En ces jours où un gouvernement en Israël se cherche et à l’occasion de la nouvelle année juive, ce Roch hachana 5780, il est bon de s’interroger sur le sens du mot politique.

Pour les nations et parallèlement selon la tradition juive, deux conceptions très différentes s’expriment nous rappelle Raphaël Draï

Peut-être trouverons-nous dans le parcours de cette étude quelques lignes directrices de réflexion qui nous encourageront à engager nos dirigeants à inaugurer un nouveau comportement.

Le vocabulaire occidental propose un concept qui s’est généralisé pour penser la vie politique. Dans le sens commun, politique reste lié au pouvoir,le pouvoir à la domination, la domination à la force. Une chaîne associative qui heurte cependant la  réflexion des philosophes.

En tout cas la liaison du politique et de la force s’impose, organisant la structure politique selon le schéma hiérarchique du supérieur et de l’inférieur et instituant entre eux le monologue pour seul language.

La ”polis” grecque était  fondée sur l’exclusivité, l’identité séparée,tandis que la cité romaine était surtout inspirée par l’aspect de con citoyenneté. Les historiens de l’antiquité ont cependant montré le rapport entre progrès de la démocratie et progrès du dialogue à l’intérieur de celle- ci.

Le vocabulaire des institutions juives se place dans une autre perspective très différente. Dans la Michna, premier niveau de la loi orale, se trouve des expressions empruntées aux civilisations avec lesquelles le peuple juif s’est trouvé en relation, volontairement ou de façons subies.

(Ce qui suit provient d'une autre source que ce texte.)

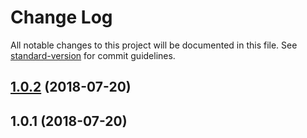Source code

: # Change Log

All notable changes to this project will be documented in this file. See [standard-version](https://github.com/conventional-changelog/standard-version) for commit guidelines.

<a name="1.0.2"></a>
## [1.0.2](https://github.com/Evolvus/evolvus-application/compare/v1.0.1...v1.0.2) (2018-07-20)



<a name="1.0.1"></a>
## 1.0.1 (2018-07-20)
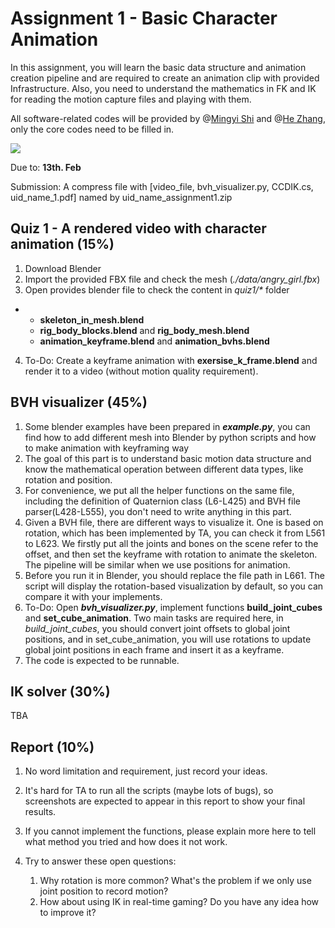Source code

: # Assignment 1 - Basic Character Animation

In this assignment, you will learn the basic data structure and animation creation pipeline and are required to create an animation clip with provided Infrastructure. Also, you need to understand the mathematics in FK and IK for reading the motion capture files and playing with them.

All software-related codes will be provided by @[Mingyi Shi](https://rubbly.cn/) and @[He Zhang](https://cghezhang.github.io/), only the core codes need to be filled in.

![](https://user-images.githubusercontent.com/7709951/150998067-5652b8aa-54fc-43e4-8eb6-2020ebe2067c.png)

Due to: **13th. Feb**

Submission: A compress file with [video_file, bvh_visualizer.py, CCDIK.cs, uid_name_1.pdf] named by uid_name_assignment1.zip 



## Quiz 1 - A rendered video with character animation (15%)

1. Download Blender
2. Import the provided FBX file and check the mesh (*./data/angry_girl.fbx*)
3. Open provides blender file to check the content in *quiz1/\** folder 

- - **skeleton_in_mesh.blend**   
  - **rig_body_blocks.blend** and **rig_body_mesh.blend**
  - **animation_keyframe.blend** and **animation_bvhs.blend**

4. To-Do: Create a keyframe animation with **exersise_k_frame.blend** and render it to a video (without motion quality requirement).



## BVH visualizer  (45%)

1. Some blender examples have been prepared in ***example.py***, you can find how to add different mesh into Blender by python scripts and how to make animation with keyframing way
2. The goal of this part is to understand basic motion data structure and know the mathematical operation between different data types, like rotation and position.
3. For convenience, we put all the helper functions on the same file, including the definition of Quaternion class (L6-L425) and BVH file parser(L428-L555), you don't need to write anything in this part. 
4. Given a BVH file, there are different ways to visualize it. One is based on rotation, which has been implemented by TA, you can check it from L561 to L623. We firstly put all the joints and bones on the scene refer to the offset, and then set the keyframe with rotation to animate the skeleton. The pipeline will be similar when we use positions for animation.
5. Before you run it in Blender, you should replace the file path in L661. The script will display the rotation-based visualization by default, so you can compare it with your implements.
6. To-Do: Open ***bvh_visualizer.py***, implement functions **build_joint_cubes** and **set_cube_animation**. Two main tasks are required here, in *build_joint_cubes*, you should convert joint offsets to global joint positions, and in set_cube_animation, you will use rotations to update global joint positions in each frame and insert it as a keyframe. 
7. The code is expected to be runnable.



## IK solver (30%)

TBA



## Report (10%)

1. No word limitation and requirement, just record your ideas. 

2. It's hard for TA to run all the scripts (maybe lots of bugs), so screenshots are expected to appear in this report to show your final results.

3. If you cannot implement the functions, please explain more here to tell what method you tried and how does it not work. 

4. Try to answer these open questions:

    1. Why rotation is more common? What's the problem if we only use joint position to record motion?
    2. How about using IK in real-time gaming? Do you have any idea how to improve it?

Ainsi le mot Politikin se retrouve quelques fois dans la langue de la Michna avec une particularité, celle de désigner une relation basée sur l’esprit hiérarchique et de domination. Ce vocable s’oppose clairement à deux autres mots essentiels du vocabulaire des institutions juives,  âm (peuple) et medina (état) l’hébreu possède de nombreux termes pour désigner la notion de peuple avec des sens spécifiques.Toutefois âm porte un sens particulier qui éclaire la représentation juive du politique. Le mot âm comme le fait remarquer Rabbi David Kimhi grammairien et linguiste français du XIe siècle est bâti sur la même racine que le mot îm (avec). Constituer un peuple c’est être -avec . Ni séparé, ni confondu, mais relié.

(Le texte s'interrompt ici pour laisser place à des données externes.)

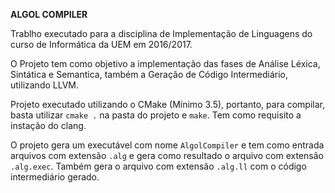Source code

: **ALGOL COMPILER**

Trablho executado para a disciplina de Implementação de Linguagens do curso de Informática da UEM em 2016/2017.

O Projeto tem como objetivo a implementação das fases de Análise Léxica, Sintática e Semantica, também a Geração de Código Intermediário, utilizando LLVM. 

Projeto executado utilizando o CMake (Mínimo 3.5), portanto, para compilar, basta utilizar `cmake .` na pasta do projeto e `make`. Tem como requisito a instação do clang.

O projeto gera um executável com nome `AlgolCompiler` e tem como entrada arquivos com extensão `.alg` e gera como resultado o arquivo com extensão `.alg.exec`. Também gera o arquivo com extensão `.alg.ll` com o código intermediário gerado.
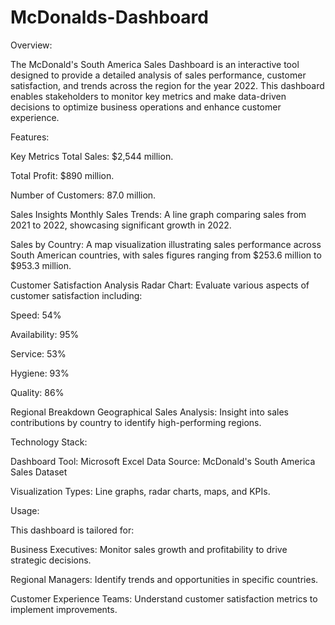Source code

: # McDonalds-Dashboard
Overview:

The McDonald's South America Sales Dashboard is an interactive tool designed to provide a detailed analysis of sales performance, customer satisfaction, and trends across the region for the year 2022. This dashboard enables stakeholders to monitor key metrics and make data-driven decisions to optimize business operations and enhance customer experience.

Features:

Key Metrics
Total Sales: $2,544 million.

Total Profit: $890 million.

Number of Customers: 87.0 million.

Sales Insights
Monthly Sales Trends: A line graph comparing sales from 2021 to 2022, showcasing significant growth in 2022.

Sales by Country: A map visualization illustrating sales performance across South American countries, with sales figures ranging from $253.6 million to $953.3 million.

Customer Satisfaction Analysis
Radar Chart: Evaluate various aspects of customer satisfaction including:

Speed: 54%

Availability: 95%

Service: 53%

Hygiene: 93%

Quality: 86%

Regional Breakdown
Geographical Sales Analysis: Insight into sales contributions by country to identify high-performing regions.

Technology Stack:

Dashboard Tool: Microsoft Excel
Data Source: McDonald's South America Sales Dataset

Visualization Types: Line graphs, radar charts, maps, and KPIs.

Usage:

This dashboard is tailored for:

Business Executives: Monitor sales growth and profitability to drive strategic decisions.

Regional Managers: Identify trends and opportunities in specific countries.

Customer Experience Teams: Understand customer satisfaction metrics to implement improvements.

À quelles conditions le peuple juif est-il considéré comme âm ? lorsque règnent la justice économique, la Tsedaka et la justice juridictionnelle: Din et Michpat. Tandis que  ” l’état” selon le judaïsme, se désigne sous le terme de Medin, celui qui accomplit le Din , la justice dans tous les domaines.

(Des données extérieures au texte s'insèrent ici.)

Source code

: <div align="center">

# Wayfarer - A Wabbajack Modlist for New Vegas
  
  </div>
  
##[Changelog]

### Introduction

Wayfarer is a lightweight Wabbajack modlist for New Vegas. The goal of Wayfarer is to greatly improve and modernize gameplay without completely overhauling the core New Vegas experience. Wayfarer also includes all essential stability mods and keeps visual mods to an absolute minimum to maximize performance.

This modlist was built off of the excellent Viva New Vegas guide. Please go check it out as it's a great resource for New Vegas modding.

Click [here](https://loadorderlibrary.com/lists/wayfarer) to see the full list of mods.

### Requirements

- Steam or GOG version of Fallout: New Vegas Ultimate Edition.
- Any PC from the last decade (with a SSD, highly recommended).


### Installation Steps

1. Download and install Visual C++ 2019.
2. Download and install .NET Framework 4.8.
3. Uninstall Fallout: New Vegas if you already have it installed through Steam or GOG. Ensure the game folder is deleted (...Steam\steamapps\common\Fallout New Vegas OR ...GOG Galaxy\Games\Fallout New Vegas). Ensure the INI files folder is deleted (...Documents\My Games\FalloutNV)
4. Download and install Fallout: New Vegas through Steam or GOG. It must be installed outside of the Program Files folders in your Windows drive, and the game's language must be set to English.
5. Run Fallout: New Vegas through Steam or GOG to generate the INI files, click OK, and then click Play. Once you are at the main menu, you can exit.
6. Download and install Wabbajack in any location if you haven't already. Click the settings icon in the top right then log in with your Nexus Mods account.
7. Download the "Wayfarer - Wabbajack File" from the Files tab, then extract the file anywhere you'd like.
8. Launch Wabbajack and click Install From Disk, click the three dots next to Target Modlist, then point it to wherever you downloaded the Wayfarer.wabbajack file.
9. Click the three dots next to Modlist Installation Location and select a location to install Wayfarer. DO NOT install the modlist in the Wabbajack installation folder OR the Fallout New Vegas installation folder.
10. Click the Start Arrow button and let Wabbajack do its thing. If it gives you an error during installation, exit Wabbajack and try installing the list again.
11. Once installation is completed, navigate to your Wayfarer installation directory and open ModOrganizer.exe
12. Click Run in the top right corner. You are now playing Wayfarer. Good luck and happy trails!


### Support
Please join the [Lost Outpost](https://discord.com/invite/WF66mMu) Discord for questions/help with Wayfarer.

À remarquer que le peuple juif est le seul peuple à avoir établi un lien conditionnel avec la terre qu’il habite. Si  la justice y règne, ce lien sera confirmé,renforcé et perpétué.

1 COMMENTAIRE

  1. Je crois, cher Gérard Benhamou, que pas beaucoup comprennent où vous voulez en venir avec vos explications Talmudiques d’un autre âge et époque. Revenez svp ici et maintenant. Le peuple d’Israël est revenu sur sa terre grâce à Theodor Herzl, Rav Kook, David Ben Gourion, Jabotinky; et pas à cause des Talmudistes qui ont toujours étaient et sont à côté de la plaque. Quand nos chers Rabbins vivent 24 heures/24 dans le passé talmudique il est impossible de vivre dans le présent et encore moins dans l’avenir. Il faut arrêter de déconner et nous prendre pour des imbéciles. Ne pas apprendre un métier comme l’exige le Talmud, ne pas faire son service militaire pour défendre son peuple et son pays, ne pas travailler pour gagner sa vie et s’exclure des devoirs qui incombent à tout fils et fille d’Israël, c’est agir contre soi, son peuple et son Dieu. Bonne année et Shabbat shalom.